PHP初心者が仕事で躓いた4つの罠
こちらはピクシブ株式会社 Advent Calendar 2015の2日目の記事です。
こんにちは。Vimエンジニアの kana です。
さて、皆さんもご存知の通り、WebサービスのpixivにはPHPが使用されています:
PHPについては様々な噂を聞き及んでいた為、 これまでPHPとは関わらないように注意して過ごしてきましたが、 pixiv.netの開発ではPHPを避けて通ることは出来ません。

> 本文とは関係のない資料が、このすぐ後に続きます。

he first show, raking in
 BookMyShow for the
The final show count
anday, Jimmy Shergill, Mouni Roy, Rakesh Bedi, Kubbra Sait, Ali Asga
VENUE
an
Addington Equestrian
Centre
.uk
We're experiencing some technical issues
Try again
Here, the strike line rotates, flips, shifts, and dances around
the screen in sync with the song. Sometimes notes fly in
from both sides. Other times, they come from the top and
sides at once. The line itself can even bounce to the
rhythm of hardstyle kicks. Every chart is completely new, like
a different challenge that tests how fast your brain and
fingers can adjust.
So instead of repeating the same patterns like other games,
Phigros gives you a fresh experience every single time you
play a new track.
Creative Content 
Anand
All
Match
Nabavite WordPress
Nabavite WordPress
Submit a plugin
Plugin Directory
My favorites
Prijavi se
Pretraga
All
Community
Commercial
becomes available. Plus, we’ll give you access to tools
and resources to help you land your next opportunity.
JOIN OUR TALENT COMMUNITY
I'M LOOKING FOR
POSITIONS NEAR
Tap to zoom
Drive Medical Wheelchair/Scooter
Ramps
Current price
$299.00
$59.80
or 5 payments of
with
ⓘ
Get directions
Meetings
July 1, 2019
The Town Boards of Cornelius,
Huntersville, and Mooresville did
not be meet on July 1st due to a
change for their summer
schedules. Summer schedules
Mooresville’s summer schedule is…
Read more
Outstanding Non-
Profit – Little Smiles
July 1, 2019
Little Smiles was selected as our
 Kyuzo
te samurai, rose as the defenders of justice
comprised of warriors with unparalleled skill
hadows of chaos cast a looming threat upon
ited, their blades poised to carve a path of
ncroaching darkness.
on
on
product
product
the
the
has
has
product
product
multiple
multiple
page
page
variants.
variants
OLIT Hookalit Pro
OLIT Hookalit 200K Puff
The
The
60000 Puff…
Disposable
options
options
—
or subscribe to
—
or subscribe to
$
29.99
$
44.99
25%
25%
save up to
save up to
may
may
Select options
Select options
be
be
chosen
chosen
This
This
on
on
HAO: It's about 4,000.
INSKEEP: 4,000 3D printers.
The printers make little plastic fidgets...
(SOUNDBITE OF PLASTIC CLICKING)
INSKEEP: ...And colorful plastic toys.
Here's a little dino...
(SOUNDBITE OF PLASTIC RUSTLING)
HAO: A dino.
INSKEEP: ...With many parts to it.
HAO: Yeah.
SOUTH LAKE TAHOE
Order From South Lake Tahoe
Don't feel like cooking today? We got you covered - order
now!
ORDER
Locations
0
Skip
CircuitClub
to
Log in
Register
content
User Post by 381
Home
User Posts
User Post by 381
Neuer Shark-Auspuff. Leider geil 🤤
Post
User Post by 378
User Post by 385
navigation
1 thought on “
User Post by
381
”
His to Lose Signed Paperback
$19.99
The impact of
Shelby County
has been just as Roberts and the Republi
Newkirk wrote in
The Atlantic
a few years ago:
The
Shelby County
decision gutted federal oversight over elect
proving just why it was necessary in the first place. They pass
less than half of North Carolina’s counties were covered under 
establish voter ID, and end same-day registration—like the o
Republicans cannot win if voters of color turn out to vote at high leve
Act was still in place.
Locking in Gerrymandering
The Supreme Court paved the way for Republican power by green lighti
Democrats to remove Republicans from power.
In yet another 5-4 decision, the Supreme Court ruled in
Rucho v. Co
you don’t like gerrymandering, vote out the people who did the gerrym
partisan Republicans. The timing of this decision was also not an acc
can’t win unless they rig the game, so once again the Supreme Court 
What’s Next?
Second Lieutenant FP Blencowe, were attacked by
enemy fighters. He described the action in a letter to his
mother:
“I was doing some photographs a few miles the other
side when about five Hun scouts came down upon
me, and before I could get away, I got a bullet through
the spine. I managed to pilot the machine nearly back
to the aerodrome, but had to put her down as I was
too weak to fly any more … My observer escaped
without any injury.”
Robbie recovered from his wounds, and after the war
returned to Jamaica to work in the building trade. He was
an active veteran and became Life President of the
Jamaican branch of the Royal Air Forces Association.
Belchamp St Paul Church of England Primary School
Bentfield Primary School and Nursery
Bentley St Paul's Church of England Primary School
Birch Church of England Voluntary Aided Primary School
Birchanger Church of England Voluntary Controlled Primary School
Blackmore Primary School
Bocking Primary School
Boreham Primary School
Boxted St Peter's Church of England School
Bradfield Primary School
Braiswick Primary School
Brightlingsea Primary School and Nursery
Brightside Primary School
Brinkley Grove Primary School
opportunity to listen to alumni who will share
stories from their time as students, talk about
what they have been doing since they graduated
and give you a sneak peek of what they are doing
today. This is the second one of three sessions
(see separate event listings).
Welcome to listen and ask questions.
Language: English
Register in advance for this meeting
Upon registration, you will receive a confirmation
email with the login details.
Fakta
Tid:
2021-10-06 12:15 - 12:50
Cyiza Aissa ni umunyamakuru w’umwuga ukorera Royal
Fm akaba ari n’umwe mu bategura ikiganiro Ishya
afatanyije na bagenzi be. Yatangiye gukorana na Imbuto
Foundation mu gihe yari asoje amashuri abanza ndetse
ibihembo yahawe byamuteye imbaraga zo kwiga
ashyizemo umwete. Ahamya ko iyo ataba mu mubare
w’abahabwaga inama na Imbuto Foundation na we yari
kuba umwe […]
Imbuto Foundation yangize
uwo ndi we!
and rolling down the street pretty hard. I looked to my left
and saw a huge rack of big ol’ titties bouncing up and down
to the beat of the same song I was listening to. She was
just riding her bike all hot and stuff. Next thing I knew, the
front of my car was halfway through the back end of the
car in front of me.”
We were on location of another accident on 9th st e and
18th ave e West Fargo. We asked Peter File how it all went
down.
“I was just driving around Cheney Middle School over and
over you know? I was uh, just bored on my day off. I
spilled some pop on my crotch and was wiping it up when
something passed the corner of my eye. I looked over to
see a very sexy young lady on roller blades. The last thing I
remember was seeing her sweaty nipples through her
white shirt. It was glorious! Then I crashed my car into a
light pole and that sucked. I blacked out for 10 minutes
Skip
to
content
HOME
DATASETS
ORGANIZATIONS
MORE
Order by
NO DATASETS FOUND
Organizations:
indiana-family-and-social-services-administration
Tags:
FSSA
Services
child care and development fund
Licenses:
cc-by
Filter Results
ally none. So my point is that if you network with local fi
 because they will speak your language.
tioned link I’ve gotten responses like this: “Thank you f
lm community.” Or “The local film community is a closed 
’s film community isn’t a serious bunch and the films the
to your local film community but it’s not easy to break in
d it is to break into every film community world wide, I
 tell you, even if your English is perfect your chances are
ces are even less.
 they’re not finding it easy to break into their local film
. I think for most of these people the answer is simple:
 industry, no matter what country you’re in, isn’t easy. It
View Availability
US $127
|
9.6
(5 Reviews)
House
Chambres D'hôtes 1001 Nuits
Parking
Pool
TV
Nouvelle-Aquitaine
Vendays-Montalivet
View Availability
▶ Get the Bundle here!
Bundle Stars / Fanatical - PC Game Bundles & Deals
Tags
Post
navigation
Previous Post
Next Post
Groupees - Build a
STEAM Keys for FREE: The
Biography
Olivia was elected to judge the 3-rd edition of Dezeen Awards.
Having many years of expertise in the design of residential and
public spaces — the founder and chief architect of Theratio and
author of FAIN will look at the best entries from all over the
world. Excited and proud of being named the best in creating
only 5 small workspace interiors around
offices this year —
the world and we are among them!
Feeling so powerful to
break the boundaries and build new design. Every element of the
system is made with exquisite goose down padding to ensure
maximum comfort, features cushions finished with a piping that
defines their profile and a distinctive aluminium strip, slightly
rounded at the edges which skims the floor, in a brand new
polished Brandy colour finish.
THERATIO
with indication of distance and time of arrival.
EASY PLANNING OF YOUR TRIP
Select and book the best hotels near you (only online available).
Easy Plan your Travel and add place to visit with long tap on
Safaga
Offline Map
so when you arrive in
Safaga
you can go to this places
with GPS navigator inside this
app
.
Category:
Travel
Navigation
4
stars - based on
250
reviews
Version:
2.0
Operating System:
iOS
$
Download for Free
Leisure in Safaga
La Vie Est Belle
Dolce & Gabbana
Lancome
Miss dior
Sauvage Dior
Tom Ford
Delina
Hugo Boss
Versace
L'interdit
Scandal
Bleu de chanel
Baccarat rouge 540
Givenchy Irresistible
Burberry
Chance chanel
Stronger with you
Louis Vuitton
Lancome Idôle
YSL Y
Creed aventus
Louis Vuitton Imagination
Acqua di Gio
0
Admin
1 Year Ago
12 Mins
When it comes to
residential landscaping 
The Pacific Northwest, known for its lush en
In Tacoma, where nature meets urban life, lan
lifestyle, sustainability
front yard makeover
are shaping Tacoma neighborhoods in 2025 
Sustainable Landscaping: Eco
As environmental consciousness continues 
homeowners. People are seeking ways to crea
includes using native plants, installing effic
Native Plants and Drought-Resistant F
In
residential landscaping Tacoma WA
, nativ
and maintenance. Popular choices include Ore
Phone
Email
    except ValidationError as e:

仕方なくPHPを使うことになる訳ですが、 実際に使ってみると……これが予想していた以上に様々な方向から毎日新鮮な驚きを届けてくれます。 今回は実際に遭遇したPHP初心者が躓くポイントを幾つか紹介しようと思います。
switch
の中で continue
したら switch
の直後に飛ぶ
大量のデータをループでぶん回して処理するのはよくある話です。 その中で特定の種類のデータについては処理をスキップすることもよくある話です。 例えば以下の様なコードを書いたとしましょう:
for ($i = 0; $i < 5; $i++) { switch ($i) { case 2: case 4: continue; } print "$i\n"; } //==> 0 // 1 // 2 // 3 // 4
あれれ……2と4はスキップされると思ったのに全部 print
されてしまってます。
不思議に思いつつ continue
のリファレンスを確認すると:
Note: In PHP the
switch
statement is considered a looping structure for the purposes ofcontinue
.
どうしてそうなった。
一応 continue 2;
で switch
の外のループを回すことは出来るのですが、
continue 2;
という字面が意味不明ですし、
PHPに詳しい先輩エンジニアから「PHPの switch
は危ない」とも言われたので、
これ以降 switch
を使うのは止めました。
クロージャーで使う外側の変数を明示しないと駄目
私はScheme大好き人間なので、データ列の処理は空気を吸う様に map
して filter
するのですが、
pixiv内部のソースコードには array_map
等を使わず愚直に foreach
で処理している箇所が散見されます:
$xs = [1 => 'aaa', 2 => 'bbb', 3 => 'ccc', 4 => 'ddd']; $ids = [1, 2, 3, 4]; $ys = []; foreach ($ids as $id) { $ys[] = $xs[$id]; } print implode(', ', $ys) . "\n"; //==> aaa, bbb, ccc, ddd
こういう箇所は「来た時よりも美しく」の精神で無意識のうちにリファクタリングしていまいます:
$xs = [1 => 'aaa', 2 => 'bbb', 3 => 'ccc', 4 => 'ddd']; $ids = [1, 2, 3, 4]; $ys = array_map(function ($id) {return $xs[$id];}, $ids); print implode(', ', $ys) . "\n"; //==> , , ,
おやおや、不思議な結果になってます。 困惑しつつAnonymous functionsのリファレンスを確認すると:
Closures may also inherit variables from the parent scope. Any such variables must be passed to the
use
language construct.
ふぁーーーーー何だそれーーーーーー!
なるほど、そりゃあ愚直に foreach
で皆コードを書いてる訳だ……
未初期化の変数を配列として使うと配列になる
一人で開発している時も勿論ですが、大人数で開発しているとなおさら万人が分かり易いようにコードを書くことになります。 ところが極稀に以下の様なコードに遭遇します。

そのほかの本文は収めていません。